L'eau chaude nous a enveloppées toutes les deux. Les minéraux recouvraient notre peau de cette douceur spécifique que la chimie géothermale produit. La pluie de novembre tombait en bruine sur nos cheveux, nos visages, les surfaces qui émergeaient de la chaleur du bassin pour affronter la fraîcheur de la nuit.
« Portland est différent », a murmuré Victoria. Contre ma tempe. Ses lèvres dans mes cheveux mouillés.
« Tout ce qui vient d'ici est différent », ai-je acquiescé.
Nous sommes restées dans les sources jusqu'à ce que les autres clients partent, que la cour soit à nous et que la vapeur s'élève autour de nous comme un rideau tiré sur tout ce qui n'était pas l'eau, la chaleur et la femme dont je pouvais sentir les battements de cœur à travers la surface minérale où nos corps étaient pressés l'un contre l'autre.
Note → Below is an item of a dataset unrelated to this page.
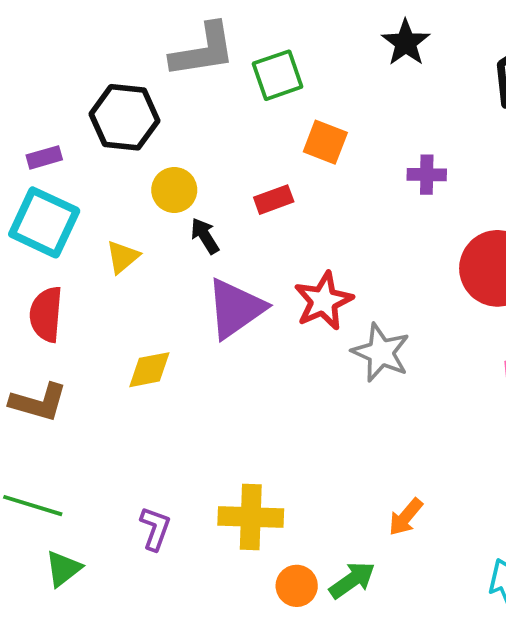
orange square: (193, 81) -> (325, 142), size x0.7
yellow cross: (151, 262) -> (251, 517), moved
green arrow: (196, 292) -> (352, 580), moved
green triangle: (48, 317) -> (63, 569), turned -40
Quand nous sommes retournées à la chambre — chaudes, fripées par l'eau, la peau encore imprégnée de l'odeur du soufre — nous sommes tombées dans le lit qui était le nôtre depuis la première nuit. Victoria derrière moi. La cuillère. Ce maintien qui était devenu notre architecture de sommeil.
« Bonne nuit, Rebecca. »
« Bonne nuit, Victoria. »
Ses bras étaient autour de moi. La chaleur des sources rayonnait encore de notre peau. La chaleur de l'une et de l'autre en dessous.
Demain. Lundi. Huit personnes. Une directrice nommée Sable. Un micro bikini dans ma valise. Et aucun homme doux dans aucun train du matin.
Je me suis endormie avec l'odeur minérale de Portland dans mes cheveux, la chaleur géologique de Victoria contre ma colonne vertébrale, et le mot salut résonnant dans une partie de ma poitrine où l'homme doux vivrait bien après que les données soient terminées.